-- Begin --
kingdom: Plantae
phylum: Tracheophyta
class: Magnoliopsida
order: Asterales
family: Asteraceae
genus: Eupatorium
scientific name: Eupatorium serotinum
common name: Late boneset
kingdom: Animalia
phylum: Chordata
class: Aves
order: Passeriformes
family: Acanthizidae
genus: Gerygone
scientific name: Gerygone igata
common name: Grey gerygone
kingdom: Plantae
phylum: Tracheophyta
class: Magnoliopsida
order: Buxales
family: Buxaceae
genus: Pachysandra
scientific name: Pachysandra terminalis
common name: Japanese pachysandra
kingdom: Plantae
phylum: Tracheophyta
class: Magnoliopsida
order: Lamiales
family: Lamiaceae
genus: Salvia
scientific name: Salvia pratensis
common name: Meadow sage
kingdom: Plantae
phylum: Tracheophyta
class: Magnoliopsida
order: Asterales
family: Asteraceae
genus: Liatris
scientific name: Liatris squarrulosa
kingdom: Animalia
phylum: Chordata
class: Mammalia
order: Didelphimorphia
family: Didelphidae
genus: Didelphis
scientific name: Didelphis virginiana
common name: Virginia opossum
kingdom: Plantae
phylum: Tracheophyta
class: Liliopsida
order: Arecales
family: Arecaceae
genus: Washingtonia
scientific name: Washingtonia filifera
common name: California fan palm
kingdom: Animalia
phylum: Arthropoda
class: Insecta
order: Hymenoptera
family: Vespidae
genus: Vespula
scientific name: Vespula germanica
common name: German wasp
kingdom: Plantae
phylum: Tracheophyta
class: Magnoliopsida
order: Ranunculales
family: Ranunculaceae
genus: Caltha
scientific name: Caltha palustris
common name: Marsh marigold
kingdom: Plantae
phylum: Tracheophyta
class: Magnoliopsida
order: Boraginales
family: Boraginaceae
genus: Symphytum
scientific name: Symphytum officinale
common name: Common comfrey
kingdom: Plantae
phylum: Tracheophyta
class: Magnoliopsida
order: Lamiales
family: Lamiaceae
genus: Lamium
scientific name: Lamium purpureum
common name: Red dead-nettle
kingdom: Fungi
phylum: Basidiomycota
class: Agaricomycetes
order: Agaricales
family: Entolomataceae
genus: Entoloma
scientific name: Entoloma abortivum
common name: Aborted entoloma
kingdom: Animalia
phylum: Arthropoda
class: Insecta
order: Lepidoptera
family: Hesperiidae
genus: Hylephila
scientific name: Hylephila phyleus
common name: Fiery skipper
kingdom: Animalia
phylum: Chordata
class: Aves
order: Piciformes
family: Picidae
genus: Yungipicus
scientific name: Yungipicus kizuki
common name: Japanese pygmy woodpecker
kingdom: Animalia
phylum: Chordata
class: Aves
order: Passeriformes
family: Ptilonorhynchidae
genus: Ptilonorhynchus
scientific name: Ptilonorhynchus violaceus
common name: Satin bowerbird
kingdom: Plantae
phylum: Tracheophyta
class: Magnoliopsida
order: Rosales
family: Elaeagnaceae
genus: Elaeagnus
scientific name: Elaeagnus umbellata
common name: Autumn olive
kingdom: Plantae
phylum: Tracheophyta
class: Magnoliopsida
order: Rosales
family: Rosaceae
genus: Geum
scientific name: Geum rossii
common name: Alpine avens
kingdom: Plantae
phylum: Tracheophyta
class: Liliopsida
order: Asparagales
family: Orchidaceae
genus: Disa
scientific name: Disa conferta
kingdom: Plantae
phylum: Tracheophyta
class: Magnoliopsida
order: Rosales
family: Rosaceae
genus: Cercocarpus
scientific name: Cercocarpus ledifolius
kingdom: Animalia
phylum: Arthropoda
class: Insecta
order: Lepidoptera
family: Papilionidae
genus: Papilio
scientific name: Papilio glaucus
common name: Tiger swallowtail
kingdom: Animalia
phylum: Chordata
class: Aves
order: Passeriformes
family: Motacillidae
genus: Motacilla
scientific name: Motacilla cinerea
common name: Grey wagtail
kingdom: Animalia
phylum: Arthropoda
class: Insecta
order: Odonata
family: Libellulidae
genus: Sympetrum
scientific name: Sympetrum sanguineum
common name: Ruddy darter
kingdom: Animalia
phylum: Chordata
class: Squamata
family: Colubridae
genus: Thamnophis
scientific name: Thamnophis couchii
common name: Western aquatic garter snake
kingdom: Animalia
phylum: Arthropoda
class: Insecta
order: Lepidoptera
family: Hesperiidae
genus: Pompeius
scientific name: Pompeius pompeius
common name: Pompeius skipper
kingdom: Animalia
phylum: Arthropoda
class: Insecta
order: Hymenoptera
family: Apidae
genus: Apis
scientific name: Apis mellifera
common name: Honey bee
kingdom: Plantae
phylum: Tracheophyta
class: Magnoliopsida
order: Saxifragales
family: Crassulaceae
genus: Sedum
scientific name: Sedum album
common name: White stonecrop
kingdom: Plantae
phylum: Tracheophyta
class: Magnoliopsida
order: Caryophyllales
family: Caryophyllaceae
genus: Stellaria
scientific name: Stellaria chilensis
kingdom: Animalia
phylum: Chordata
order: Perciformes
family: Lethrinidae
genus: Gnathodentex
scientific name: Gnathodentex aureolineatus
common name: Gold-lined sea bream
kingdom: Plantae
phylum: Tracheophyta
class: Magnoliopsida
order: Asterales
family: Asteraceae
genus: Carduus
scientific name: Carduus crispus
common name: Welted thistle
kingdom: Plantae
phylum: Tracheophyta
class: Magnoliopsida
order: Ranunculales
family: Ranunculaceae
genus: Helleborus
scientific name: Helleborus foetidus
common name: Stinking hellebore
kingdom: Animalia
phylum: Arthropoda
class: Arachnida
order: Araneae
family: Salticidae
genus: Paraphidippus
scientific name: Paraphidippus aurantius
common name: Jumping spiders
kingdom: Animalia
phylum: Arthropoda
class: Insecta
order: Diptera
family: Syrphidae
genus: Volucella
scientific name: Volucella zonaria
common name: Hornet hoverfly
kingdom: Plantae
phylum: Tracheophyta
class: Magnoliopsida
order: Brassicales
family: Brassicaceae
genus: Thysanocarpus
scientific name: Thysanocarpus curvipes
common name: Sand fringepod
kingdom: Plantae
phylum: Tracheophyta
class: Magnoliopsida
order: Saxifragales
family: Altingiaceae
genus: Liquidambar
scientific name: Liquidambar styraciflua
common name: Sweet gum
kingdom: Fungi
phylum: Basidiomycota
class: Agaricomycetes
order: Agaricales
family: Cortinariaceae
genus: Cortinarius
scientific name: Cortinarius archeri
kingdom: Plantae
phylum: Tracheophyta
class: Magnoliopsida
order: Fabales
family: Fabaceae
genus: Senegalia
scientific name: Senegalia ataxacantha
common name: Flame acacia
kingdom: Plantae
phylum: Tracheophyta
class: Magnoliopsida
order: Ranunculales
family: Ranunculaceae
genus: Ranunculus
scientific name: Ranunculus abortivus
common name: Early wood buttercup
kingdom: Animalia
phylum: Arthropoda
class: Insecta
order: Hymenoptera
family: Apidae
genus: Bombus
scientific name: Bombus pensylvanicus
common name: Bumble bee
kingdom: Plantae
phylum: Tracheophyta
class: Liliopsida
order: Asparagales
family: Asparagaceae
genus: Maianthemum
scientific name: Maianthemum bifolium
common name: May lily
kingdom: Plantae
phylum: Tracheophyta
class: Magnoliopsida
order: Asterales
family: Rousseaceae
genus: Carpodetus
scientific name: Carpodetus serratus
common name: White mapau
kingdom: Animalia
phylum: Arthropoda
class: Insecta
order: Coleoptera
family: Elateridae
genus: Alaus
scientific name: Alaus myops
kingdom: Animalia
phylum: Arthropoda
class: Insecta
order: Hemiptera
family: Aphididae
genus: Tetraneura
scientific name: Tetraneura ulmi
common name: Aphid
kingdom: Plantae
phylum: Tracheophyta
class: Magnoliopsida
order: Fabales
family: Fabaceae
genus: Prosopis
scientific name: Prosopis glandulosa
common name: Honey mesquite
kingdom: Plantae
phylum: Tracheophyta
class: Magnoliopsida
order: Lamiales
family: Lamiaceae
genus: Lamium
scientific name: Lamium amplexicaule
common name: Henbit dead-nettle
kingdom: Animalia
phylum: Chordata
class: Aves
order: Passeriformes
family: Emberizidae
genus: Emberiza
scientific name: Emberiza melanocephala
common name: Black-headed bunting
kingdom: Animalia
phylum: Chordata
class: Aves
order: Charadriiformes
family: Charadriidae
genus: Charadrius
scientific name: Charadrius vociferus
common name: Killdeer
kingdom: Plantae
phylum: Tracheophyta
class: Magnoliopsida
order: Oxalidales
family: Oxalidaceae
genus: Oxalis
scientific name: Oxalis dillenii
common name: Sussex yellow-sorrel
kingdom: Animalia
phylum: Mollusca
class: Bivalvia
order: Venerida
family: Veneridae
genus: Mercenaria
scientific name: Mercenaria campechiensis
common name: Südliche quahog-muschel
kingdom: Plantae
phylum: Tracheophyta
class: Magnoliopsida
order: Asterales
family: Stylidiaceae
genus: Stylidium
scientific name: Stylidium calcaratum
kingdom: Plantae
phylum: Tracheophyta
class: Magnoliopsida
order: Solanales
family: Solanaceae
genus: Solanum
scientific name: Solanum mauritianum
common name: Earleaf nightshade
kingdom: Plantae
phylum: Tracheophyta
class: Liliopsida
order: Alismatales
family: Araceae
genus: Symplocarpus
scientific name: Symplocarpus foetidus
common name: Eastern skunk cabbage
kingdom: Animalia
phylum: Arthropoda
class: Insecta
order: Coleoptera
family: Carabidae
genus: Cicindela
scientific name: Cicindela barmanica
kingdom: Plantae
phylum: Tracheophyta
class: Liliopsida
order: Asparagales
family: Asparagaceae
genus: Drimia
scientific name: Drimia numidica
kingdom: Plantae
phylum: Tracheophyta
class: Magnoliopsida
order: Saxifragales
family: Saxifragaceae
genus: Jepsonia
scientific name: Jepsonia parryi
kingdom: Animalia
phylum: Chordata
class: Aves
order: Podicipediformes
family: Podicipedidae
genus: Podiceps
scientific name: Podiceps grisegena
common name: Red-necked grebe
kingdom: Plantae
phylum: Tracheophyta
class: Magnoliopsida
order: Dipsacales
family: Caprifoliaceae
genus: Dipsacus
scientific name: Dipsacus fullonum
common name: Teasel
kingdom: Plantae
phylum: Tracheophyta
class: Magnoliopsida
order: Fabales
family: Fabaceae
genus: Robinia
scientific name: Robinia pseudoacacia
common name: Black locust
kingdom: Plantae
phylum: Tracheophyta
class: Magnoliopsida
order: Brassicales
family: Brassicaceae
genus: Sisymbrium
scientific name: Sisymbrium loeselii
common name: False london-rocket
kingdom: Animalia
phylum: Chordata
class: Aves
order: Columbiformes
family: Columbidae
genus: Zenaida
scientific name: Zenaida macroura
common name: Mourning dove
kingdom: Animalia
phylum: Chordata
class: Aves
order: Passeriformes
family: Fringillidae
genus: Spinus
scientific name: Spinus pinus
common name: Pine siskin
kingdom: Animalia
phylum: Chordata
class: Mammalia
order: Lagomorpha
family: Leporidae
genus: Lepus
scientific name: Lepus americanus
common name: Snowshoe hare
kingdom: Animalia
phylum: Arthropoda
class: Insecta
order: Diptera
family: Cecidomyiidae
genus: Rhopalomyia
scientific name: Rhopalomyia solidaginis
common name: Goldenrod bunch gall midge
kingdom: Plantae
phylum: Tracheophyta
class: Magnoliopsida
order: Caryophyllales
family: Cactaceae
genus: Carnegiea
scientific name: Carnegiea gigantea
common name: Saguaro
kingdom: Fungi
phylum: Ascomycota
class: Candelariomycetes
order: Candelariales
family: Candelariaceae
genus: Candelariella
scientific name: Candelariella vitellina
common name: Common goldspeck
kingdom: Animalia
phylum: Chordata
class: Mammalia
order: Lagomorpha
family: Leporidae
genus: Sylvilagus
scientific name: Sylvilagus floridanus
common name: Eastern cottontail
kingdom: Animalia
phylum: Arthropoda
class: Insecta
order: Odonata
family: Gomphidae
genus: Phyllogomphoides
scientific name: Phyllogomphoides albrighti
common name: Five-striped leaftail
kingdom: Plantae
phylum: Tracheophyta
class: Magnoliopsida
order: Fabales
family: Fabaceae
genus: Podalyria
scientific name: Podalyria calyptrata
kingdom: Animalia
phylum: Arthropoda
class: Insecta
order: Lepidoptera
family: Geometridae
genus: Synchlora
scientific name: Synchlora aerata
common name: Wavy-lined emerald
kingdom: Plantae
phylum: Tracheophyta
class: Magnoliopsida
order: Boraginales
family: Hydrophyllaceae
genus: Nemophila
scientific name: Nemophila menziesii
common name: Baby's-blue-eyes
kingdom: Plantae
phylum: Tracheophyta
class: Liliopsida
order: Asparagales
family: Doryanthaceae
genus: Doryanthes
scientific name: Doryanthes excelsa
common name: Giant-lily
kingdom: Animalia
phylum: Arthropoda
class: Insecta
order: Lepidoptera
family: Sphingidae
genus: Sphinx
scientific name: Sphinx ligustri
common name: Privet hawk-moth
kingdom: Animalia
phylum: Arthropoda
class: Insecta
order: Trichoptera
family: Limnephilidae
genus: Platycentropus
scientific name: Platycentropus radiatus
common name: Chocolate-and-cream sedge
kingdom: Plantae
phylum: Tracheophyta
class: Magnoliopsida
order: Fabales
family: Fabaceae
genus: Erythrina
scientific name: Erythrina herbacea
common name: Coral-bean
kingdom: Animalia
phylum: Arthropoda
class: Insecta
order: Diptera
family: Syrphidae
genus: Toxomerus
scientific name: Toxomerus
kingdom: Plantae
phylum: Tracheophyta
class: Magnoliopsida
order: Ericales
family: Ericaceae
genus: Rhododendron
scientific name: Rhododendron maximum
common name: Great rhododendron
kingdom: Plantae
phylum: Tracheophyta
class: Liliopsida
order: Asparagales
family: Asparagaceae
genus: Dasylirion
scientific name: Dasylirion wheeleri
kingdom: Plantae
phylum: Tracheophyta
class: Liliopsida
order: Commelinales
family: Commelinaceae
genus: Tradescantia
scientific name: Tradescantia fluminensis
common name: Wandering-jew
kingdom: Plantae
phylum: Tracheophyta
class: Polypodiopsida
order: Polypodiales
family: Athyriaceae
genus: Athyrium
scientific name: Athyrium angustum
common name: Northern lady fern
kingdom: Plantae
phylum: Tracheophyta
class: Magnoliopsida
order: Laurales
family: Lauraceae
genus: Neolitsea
-- End --
Problem requirements – Output the lines from the one containing "family: Solanaceae" through the one containing "genus: Zenaida" as a JSON list of strings, one string per line, with blank lines omitted.

In response –
[
  "family: Solanaceae",
  "genus: Solanum",
  "scientific name: Solanum mauritianum",
  "common name: Earleaf nightshade",
  "kingdom: Plantae",
  "phylum: Tracheophyta",
  "class: Liliopsida",
  "order: Alismatales",
  "family: Araceae",
  "genus: Symplocarpus",
  "scientific name: Symplocarpus foetidus",
  "common name: Eastern skunk cabbage",
  "kingdom: Animalia",
  "phylum: Arthropoda",
  "class: Insecta",
  "order: Coleoptera",
  "family: Carabidae",
  "genus: Cicindela",
  "scientific name: Cicindela barmanica",
  "kingdom: Plantae",
  "phylum: Tracheophyta",
  "class: Liliopsida",
  "order: Asparagales",
  "family: Asparagaceae",
  "genus: Drimia",
  "scientific name: Drimia numidica",
  "kingdom: Plantae",
  "phylum: Tracheophyta",
  "class: Magnoliopsida",
  "order: Saxifragales",
  "family: Saxifragaceae",
  "genus: Jepsonia",
  "scientific name: Jepsonia parryi",
  "kingdom: Animalia",
  "phylum: Chordata",
  "class: Aves",
  "order: Podicipediformes",
  "family: Podicipedidae",
  "genus: Podiceps",
  "scientific name: Podiceps grisegena",
  "common name: Red-necked grebe",
  "kingdom: Plantae",
  "phylum: Tracheophyta",
  "class: Magnoliopsida",
  "order: Dipsacales",
  "family: Caprifoliaceae",
  "genus: Dipsacus",
  "scientific name: Dipsacus fullonum",
  "common name: Teasel",
  "kingdom: Plantae",
  "phylum: Tracheophyta",
  "class: Magnoliopsida",
  "order: Fabales",
  "family: Fabaceae",
  "genus: Robinia",
  "scientific name: Robinia pseudoacacia",
  "common name: Black locust",
  "kingdom: Plantae",
  "phylum: Tracheophyta",
  "class: Magnoliopsida",
  "order: Brassicales",
  "family: Brassicaceae",
  "genus: Sisymbrium",
  "scientific name: Sisymbrium loeselii",
  "common name: False london-rocket",
  "kingdom: Animalia",
  "phylum: Chordata",
  "class: Aves",
  "order: Columbiformes",
  "family: Columbidae",
  "genus: Zenaida"
]